Nobody would blame a horror fan for going into Juan of the Dead full of negative preconceived notions. The zombie genre is so oversaturated right now, so full of terrible attempts to churn out a cheaply shot tribute to the works of George Romero without adding anything new to the genre, that many horror fans have come to dread any new film that features the undead. Add to that the fact that Juan of the Dead is a zombie comedy with a similar sounding name to Edgar Wright’s Shaun of the Dead and it would be completely understandable to dismiss Cuba’s first attempt at a zombie film as a cheap knockoff of other, better works. Easy to do but 100 percent wrong.
Juan of the Dead is a film that not only gives a new coat of paint to the zombie genre, it pimps it out with flames and a pair of fuzzy dice. Written and directed by Alejandro Brugués, Juan of the Dead, or Juan de los Muertos as it is known in its native Cuba, is a live-action Loony Tunes cartoon given a syringe shot of zombie action. Not afraid to play with the boundaries of reality or even take a break from the action to have a quiet scene that tugs at the heartstrings, the film blazes its own tone and attitude while still paying loving tribute to zombie films that have come before. It’s funny, smart and tender in all the right places. Juan of the Dead is the best zombie movie in a long, long time.
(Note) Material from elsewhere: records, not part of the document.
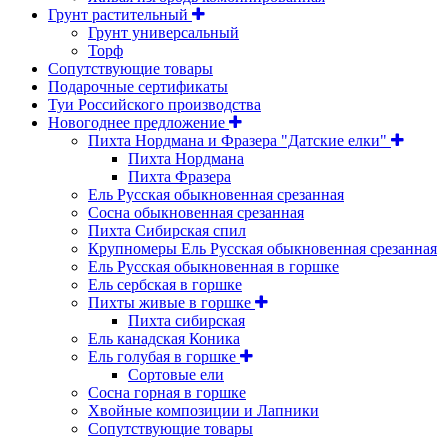
Грунт растительный
Грунт универсальный
Торф
Сопутствующие товары
Подарочные сертификаты
Туи Российского производства
Новогоднее предложение
Пихта Нордмана и Фразера "Датские елки"
Пихта Нордмана
Пихта Фразера
Ель Русская обыкновенная срезанная
Сосна обыкновенная срезанная
Пихта Сибирская спил
Крупномеры Ель Русская обыкновенная срезанная
Ель Русская обыкновенная в горшке
Ель сербская в горшке
Пихты живые в горшке
Пихта сибирская
Ель канадская Коника
Ель голубая в горшке
Сортовые ели
Сосна горная в горшке
Хвойные композиции и Лапники
Сопутствующие товары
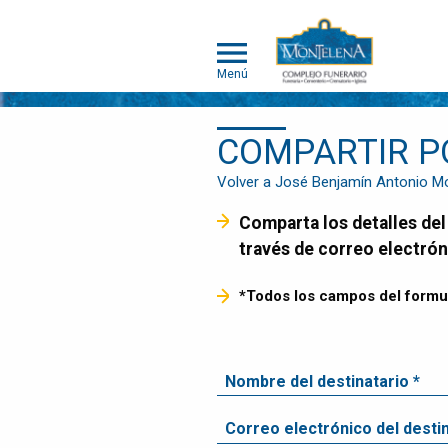
Menú
COMPARTIR P
NOSOTROS
SOMOS
Volver a José Benjamín Antonio Mo
DIFERENTES
Comparta los detalles del servicio funerario a sus familiares y amigos, enviando el enlace del obituario a
SERVICIOS
través de correo electrón
OBITUARIOS
HUMANOS
*Todos los campos del formul
MASCOTAS
OBITUARIOS
MASCOTAS
EVENTOS
NOTICIAS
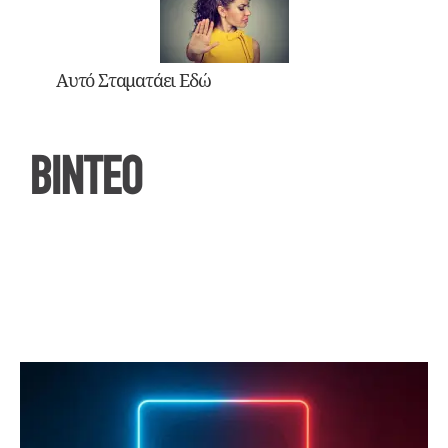
Αυτό Σταματάει Εδώ
ΒΙΝΤΕΟ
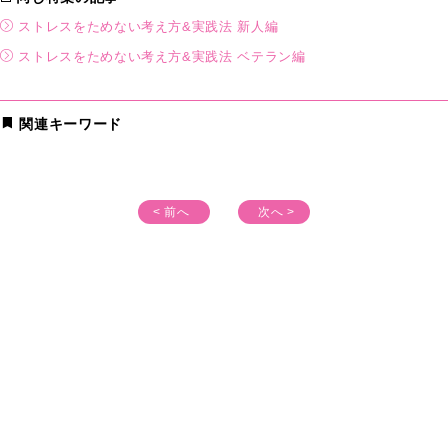
ストレスをためない考え方&実践法 新人編
ストレスをためない考え方&実践法 ベテラン編
関連キーワード
< 前へ
次へ >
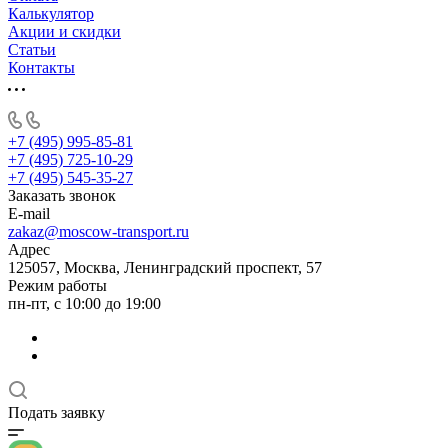
Калькулятор
Акции и скидки
Статьи
Контакты
+7 (495) 995-85-81
+7 (495) 725-10-29
+7 (495) 545-35-27
Заказать звонок
E-mail
zakaz@moscow-transport.ru
Адрес
125057, Москва, Ленинградский проспект, 57
Режим работы
пн-пт, с 10:00 до 19:00
Подать заявку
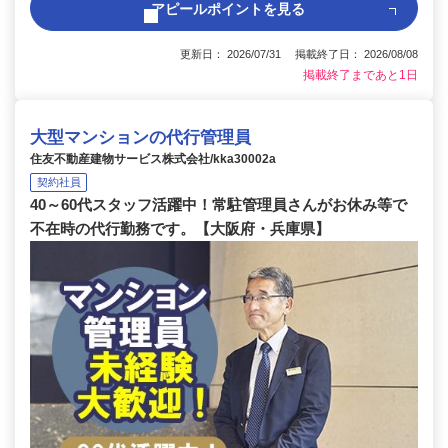
アピールポイントを見る
更新日： 2026/07/31 掲載終了日： 2026/08/08
掲載終了まであと1日
大型マンションの代行管理員
住友不動産建物サービス株式会社/kka30002a
契約社員
40～60代スタッフ活躍中！常駐管理員さんがお休み等で
不在時の代行勤務です。【大阪府・兵庫県】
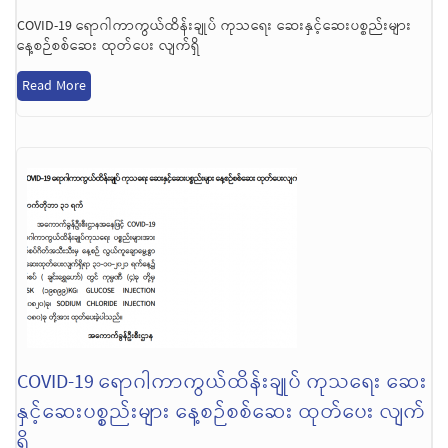
COVID-19 ရောဂါကာကွယ်ထိန်းချုပ် ကုသရေး ဆေးနှင့်ဆေးပစ္စည်းများ
နေ့စဉ်စစ်ဆေး ထုတ်ပေး လျက်ရှိ
Read More
COVID-19 ရောဂါကာကွယ်ထိန်းချုပ် ကုသရေး ဆေး
နှင့်ဆေးပစ္စည်းများ နေ့စဉ်စစ်ဆေး ထုတ်ပေး လျက်
ရှိ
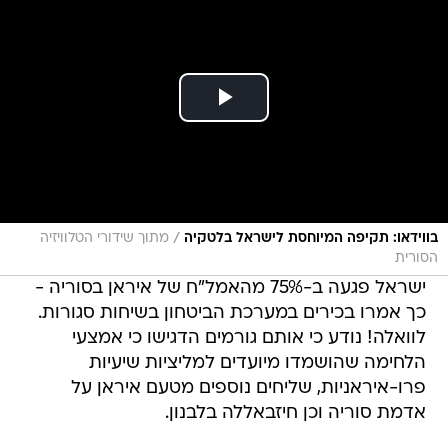
/
בווידאו: תקיפה המיוחסת לישראל בלטקיה
מתוך שידורי הטלוויזיה
הסורית
ישראל פגעה ב-75% מהאמל"ח של איראן בסוריה -
כך אמרו בכירים במערכת הביטחון בשיחות סגורות.
לוואלה! נודע כי אותם גורמים הדגישו כי אמצעי
הלחימה שהושמדו מיועדים למליציות שיעיות
פרו-איראניות, שליחים נוספים מטעם איראן על
אדמת סוריה וכן חיזבאללה בלבנון.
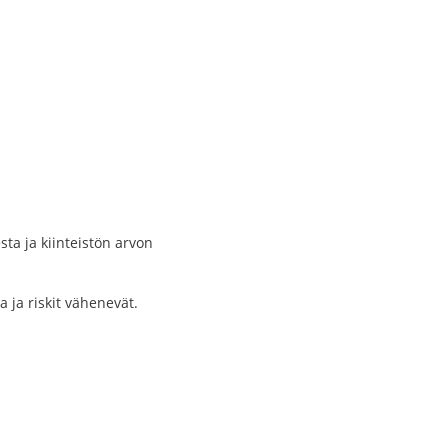
sta ja kiinteistön arvon
 ja riskit vähenevät.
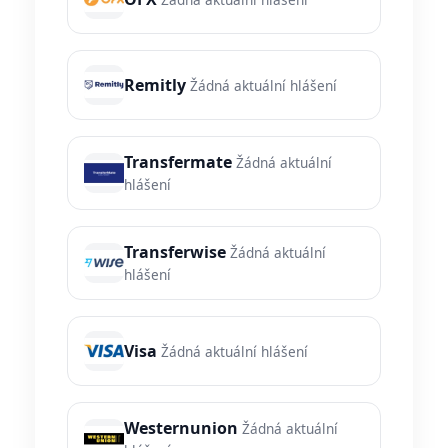
Remitly
Žádná aktuální hlášení
Transfermate
Žádná aktuální
hlášení
Transferwise
Žádná aktuální
hlášení
Visa
Žádná aktuální hlášení
Westernunion
Žádná aktuální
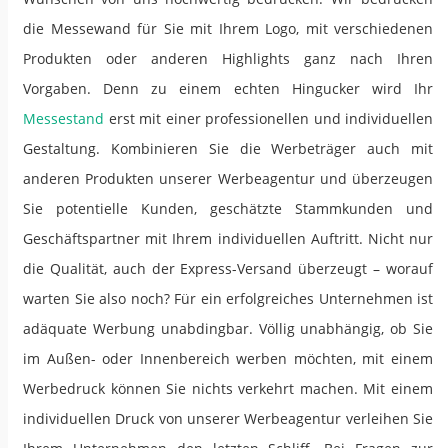
die Messewand für Sie mit Ihrem Logo, mit verschiedenen
Produkten oder anderen Highlights ganz nach Ihren
Vorgaben. Denn zu einem echten Hingucker wird Ihr
Messestand
erst mit einer professionellen und individuellen
Gestaltung. Kombinieren Sie die Werbeträger auch mit
anderen Produkten unserer Werbeagentur und überzeugen
Sie potentielle Kunden, geschätzte Stammkunden und
Geschäftspartner mit Ihrem individuellen Auftritt. Nicht nur
die Qualität, auch der Express-Versand überzeugt – worauf
warten Sie also noch? Für ein erfolgreiches Unternehmen ist
adäquate Werbung unabdingbar. Völlig unabhängig, ob Sie
im Außen- oder Innenbereich werben möchten, mit einem
Werbedruck können Sie nichts verkehrt machen. Mit einem
individuellen Druck von unserer Werbeagentur verleihen Sie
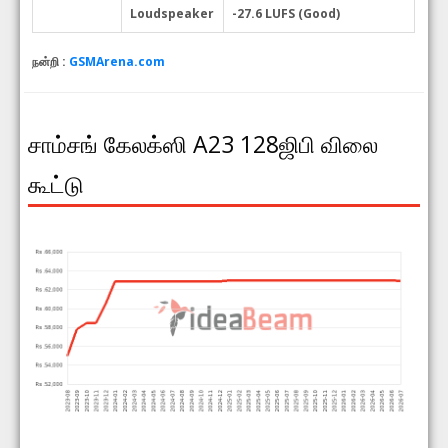
Loudspeaker
-27.6 LUFS (Good)
நன்றி :
GSMArena.com
சாம்சங் கேலக்ஸி A23 128ஜிபி விலை
கூட்டு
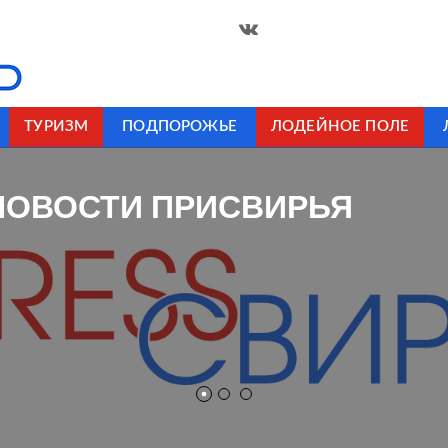
ТУРИЗМ
ПОДПОРОЖЬЕ
ЛОДЕЙНОЕ ПОЛЕ
НОВОСТИ ПРИСВИРЬЯ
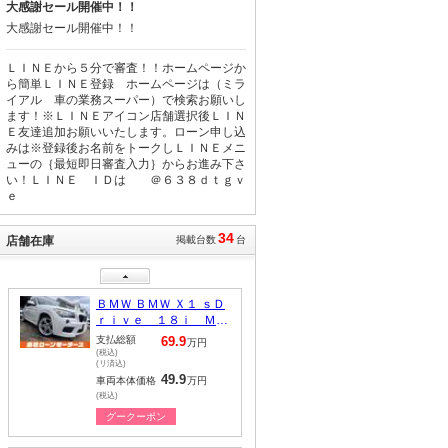
ｒｉｖｅ １８ｉ Ｍス
大感謝セール開催中！！
ポーツパッケージ
支払総額
69.9
万円
大感謝セール開催中！！
(税込)
(リ済込)
49.9
車両本体価格
万円
ＬＩＮＥから５分で審査！！ホームページか
(税込)
ら簡単ＬＩＮＥ登録 ホームページは（ミラ
イアル 車の業務スーパー）で検索お願いし
グークーポン
ます！※ＬＩＮＥアイコン店舗選択後ＬＩＮ
Ｅ友達追加お願いいたします。ローン申し込
日産 エルグランド ２５
みは※登録後お名前をトークしＬＩＮＥメニ
０ハイウェイスター
ューの｛最短即日審査入力｝からお進み下さ
い！ＬＩＮＥ ＩＤは ＠６３８ｄｔｇｖ
支払総額
74.9
万円
ｅ
(税込)
(リ済込)
54.9
車両本体価格
万円
34
(税込)
店舗在庫
掲載台数
台
グークーポン
プジョー プジョー ＲＣ
Ｚ ベースグレード
支払総額
69.9
万円
(税込)
(リ済込)
49.9
車両本体価格
万円
(税込)
グークーポン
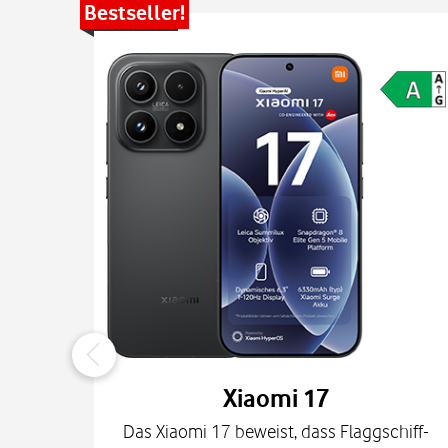
Bestseller!
Xiaomi 17
Das Xiaomi 17 beweist, dass Flaggschiff-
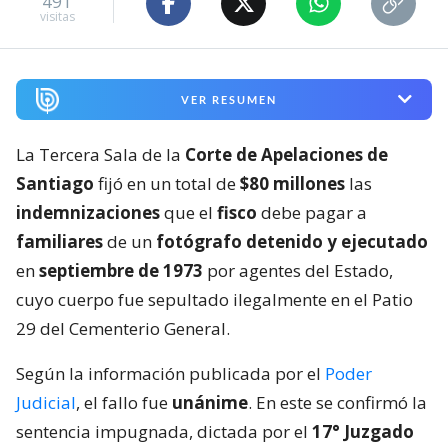
491
visitas
VER RESUMEN
La Tercera Sala de la
Corte de Apelaciones de
Santiago
fijó en un total de
$80 millones
las
indemnizaciones
que el
fisco
debe pagar a
familiares
de un
fotógrafo detenido y ejecutado
en
septiembre de 1973
por agentes del Estado,
cuyo cuerpo fue sepultado ilegalmente en el Patio
29 del Cementerio General.
Según la información publicada por el
Poder
Judicial
, el fallo fue
unánime
. En este se confirmó la
sentencia impugnada, dictada por el
17° Juzgado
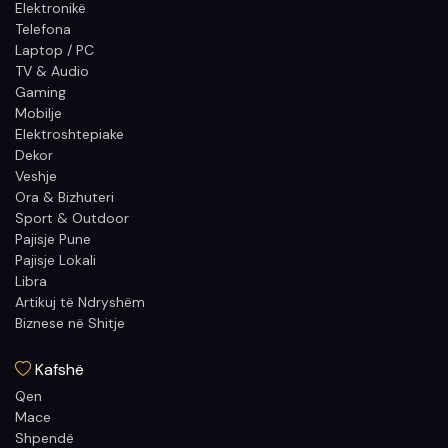
Elektronikë
Telefona
Laptop / PC
TV & Audio
Gaming
Mobilje
Elektroshtepiake
Dekor
Veshje
Ora & Bizhuteri
Sport & Outdoor
Pajisje Pune
Pajisje Lokali
Libra
Artikuj të Ndryshëm
Biznese në Shitje
Kafshë
Qen
Mace
Shpendë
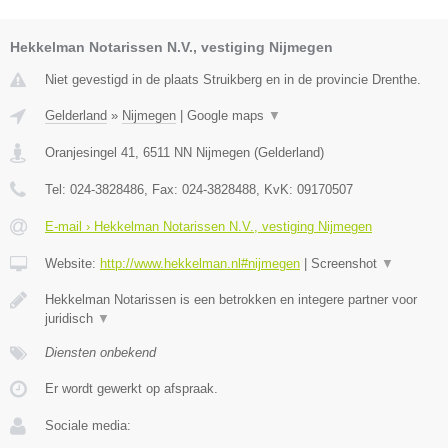
Hekkelman Notarissen N.V., vestiging Nijmegen
Niet gevestigd in de plaats Struikberg en in de provincie Drenthe.
Gelderland
»
Nijmegen
|
Google maps
▼
Oranjesingel 41
,
6511 NN
Nijmegen
(
Gelderland
)
Tel:
024-3828486
, Fax:
024-3828488
, KvK:
09170507
E-mail › Hekkelman Notarissen N.V., vestiging Nijmegen
Website:
http://www.hekkelman.nl#nijmegen
|
Screenshot
▼
Hekkelman Notarissen is een betrokken en integere partner voor
juridisch
▼
Diensten onbekend
Er wordt gewerkt op afspraak.
Sociale media:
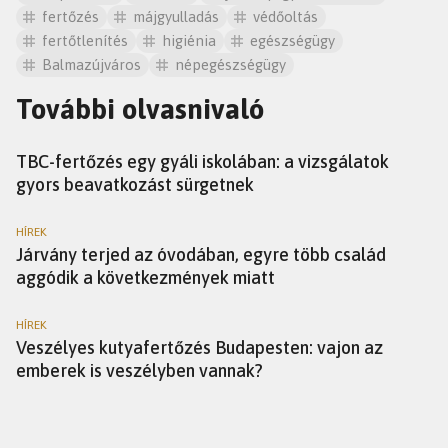
fertőzés
májgyulladás
védőoltás
fertőtlenítés
higiénia
egészségügy
Balmazújváros
népegészségügy
További olvasnivaló
HÍREK
TBC-fertőzés egy gyáli iskolában: a vizsgálatok
gyors beavatkozást sürgetnek
HÍREK
Járvány terjed az óvodában, egyre több család
aggódik a következmények miatt
HÍREK
Veszélyes kutyafertőzés Budapesten: vajon az
emberek is veszélyben vannak?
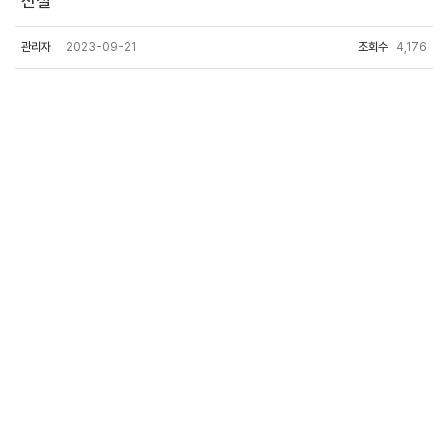
신설
관리자
2023-09-21
조회수
4,176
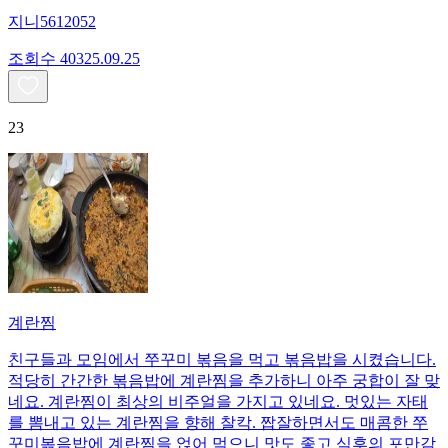
지니5612052
조회수
403
25.09.25
23
계란찜
친구들과 모임에서 쭈꾸미 볶음을 먹고 볶음밥을 시켰습니다.
적당히 간간한 볶음밥에 계란찜을 추가하니 아주 궁합이 잘 맞
네요. 계란찜이 최상의 비주얼을 가지고 있네요. 멋있는 자태
를 뽐내고 있는 계란찜을 향해 찰칵. 짭잘하면서도 매콤한 쭈
꾸미볶음밥에 계란찜을 얹어 먹으니 맛도 좋고 식후의 포만감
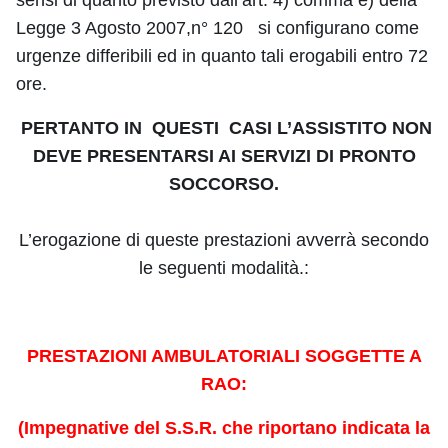
Legge 3 Agosto 2007,n° 120 si configurano come
urgenze differibili ed in quanto tali erogabili entro 72
ore.
PERTANTO IN QUESTI CASI L’ASSISTITO NON
DEVE PRESENTARSI AI SERVIZI DI PRONTO
SOCCORSO.
L’erogazione di queste prestazioni avverrà secondo
le seguenti modalità.:
PRESTAZIONI AMBULATORIALI SOGGETTE A
RAO:
(Impegnative del S.S.R. che riportano indicata la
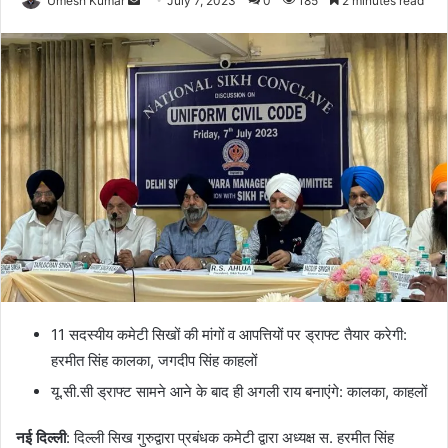
Umesh Kumar
July 7, 2023
0
185
2 minutes read
an
email
11 सदस्यीय कमेटी सिखों की मांगों व आपत्तियों पर ड्राफ्ट तैयार करेगी:
हरमीत सिंह कालका, जगदीप सिंह काहलों
यू.सी.सी ड्राफ्ट सामने आने के बाद ही अगली राय बनाएंगे: कालका, काहलों
नई दिल्ली
: दिल्ली सिख गुरुद्वारा प्रबंधक कमेटी द्वारा अध्यक्ष स. हरमीत सिंह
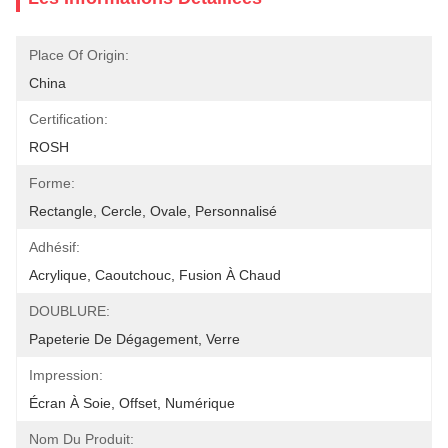
Place Of Origin:
China
Certification:
ROSH
Forme:
Rectangle, Cercle, Ovale, Personnalisé
Adhésif:
Acrylique, Caoutchouc, Fusion À Chaud
DOUBLURE:
Papeterie De Dégagement, Verre
Impression:
Écran À Soie, Offset, Numérique
Nom Du Produit:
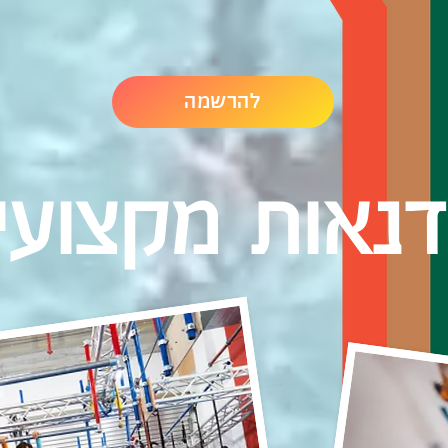
להרשמה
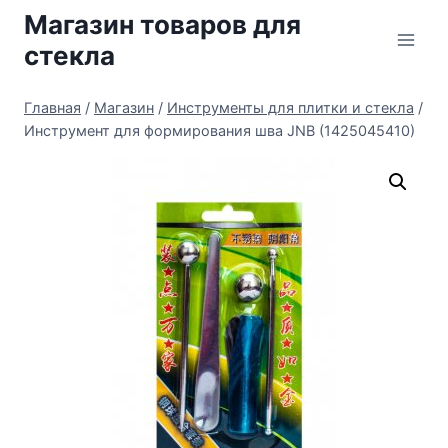
Перейти
Магазин товаров для
к
стекла
содержимому
Главная
/
Магазин
/
Инструменты для плитки и стекла
/
Инструмент для формирования шва JNB (1425045410)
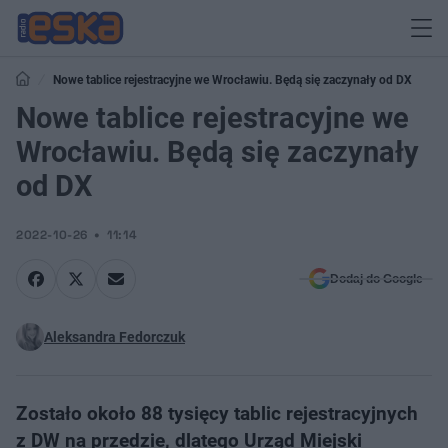
Nowe tablice rejestracyjne we Wrocławiu. Będą się zaczynały od DX
Nowe tablice rejestracyjne we
Wrocławiu. Będą się zaczynały
od DX
2022-10-26
11:14
Dodaj do Google
Aleksandra Fedorczuk
Zostało około 88 tysięcy tablic rejestracyjnych
z DW na przedzie, dlatego Urząd Miejski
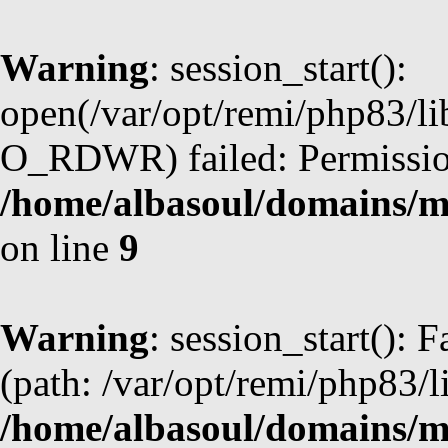
Warning
: session_start():
open(/var/opt/remi/php83/l
O_RDWR) failed: Permission
/home/albasoul/domains/m
on line
9
Warning
: session_start(): F
(path: /var/opt/remi/php83/l
/home/albasoul/domains/m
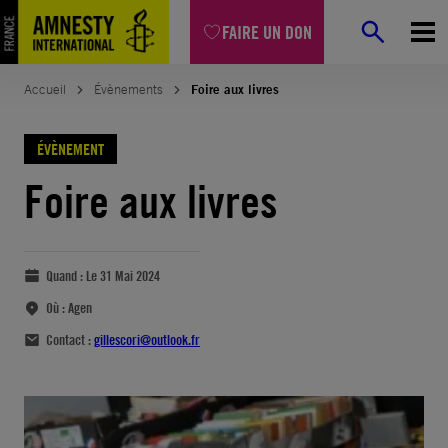
FAIRE UN DON
Accueil
Évènements
Foire aux livres
ÉVÈNEMENT
Foire aux livres
Quand :
Le 31 Mai 2024
Où :
Agen
Contact :
gillescori@outlook.fr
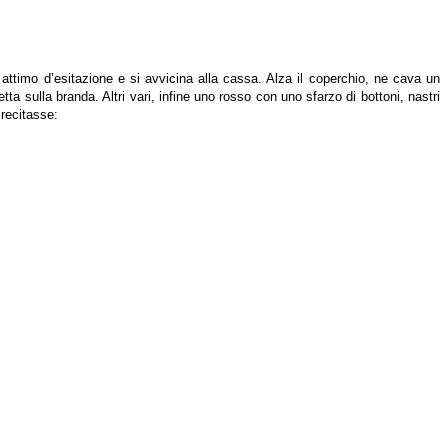
ttimo d’esitazione e si avvicina alla cassa. Alza il coperchio, ne cava un
tta sulla branda. Altri vari, infine uno rosso con uno sfarzo di bottoni, nastri
 recitasse:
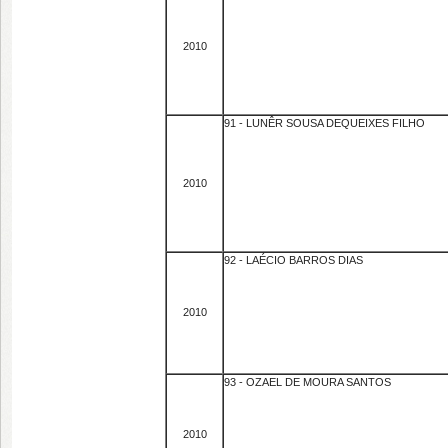
2010
91 - LUNÊR SOUSA DEQUEIXES FILHO
2010
92 - LAÉCIO BARROS DIAS
2010
93 - OZAEL DE MOURA SANTOS
2010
If Juan of the Dead is a Loony Tunes carton come to life, Alexis Díaz de Villegas is Bugs Bunny in a wife-beater. Perpetually nonplussed, Juan is a conman who has managed to get through the ups and downs of Cuban political upheaval thanks to his brain, his laziness and his ability to squeeze a coin out of any opportunity. When Cuba becomes overrun with zombies, Juan decides to stick it out in his homeland instead of hightailing it to Miami like so many of his countrymen. Along with a group of friends and family — including his lifelong friend and fellow troublemaker Lazaro (Jorge Molina), Juan actually manages to carve out a new business for himself in the zombie-overrun island. Juan de los Muertos is Juan’s zombie removal service. He and his friends — a group of misfits and miscreants — arm themselves with whatever is handy — be it a baseball bat or a machete — and take care of their neighbor’s zombie problems, for a cost of course.
What sets Juan of the Dead apart from so many other zombie comedies is the genuineness of its characters. Because Brugués took so many moments of the movie from his own life and family, the characters ring completely true. They have chemistry and a timbre to their banter that helps to sell the story whenever the movie pushes the edges of reality and ducktails into the ridiculous — which it does a lot. Juan of the Dead is a comedy first, a zombie movie second. It is not afraid to skirt the edges of plausibility if it means a laugh for the audience and for that the audience is grateful.
Brugués has an imagination and artist’s eye that gives the film a freshness that most zombie movies are sorely lacking. This isn’t a rehashing of the same horror movie clichés that fans are force-fed time and time again. Juan of the Dead is something new and exciting and — most important — culturally significant. The film represents one of Cuba’s first — if not their first — foray into the horror genre. From the traditional Cuban music used to score the film to the political satire that runs through the film’s veins, Juan of the Dead is 100 percent a Cuban film and its heritage is what helps to give it its identity. Juan of the Dead will bring a horror fan back from the brink of zombie weariness and for that alone it is an essential watch.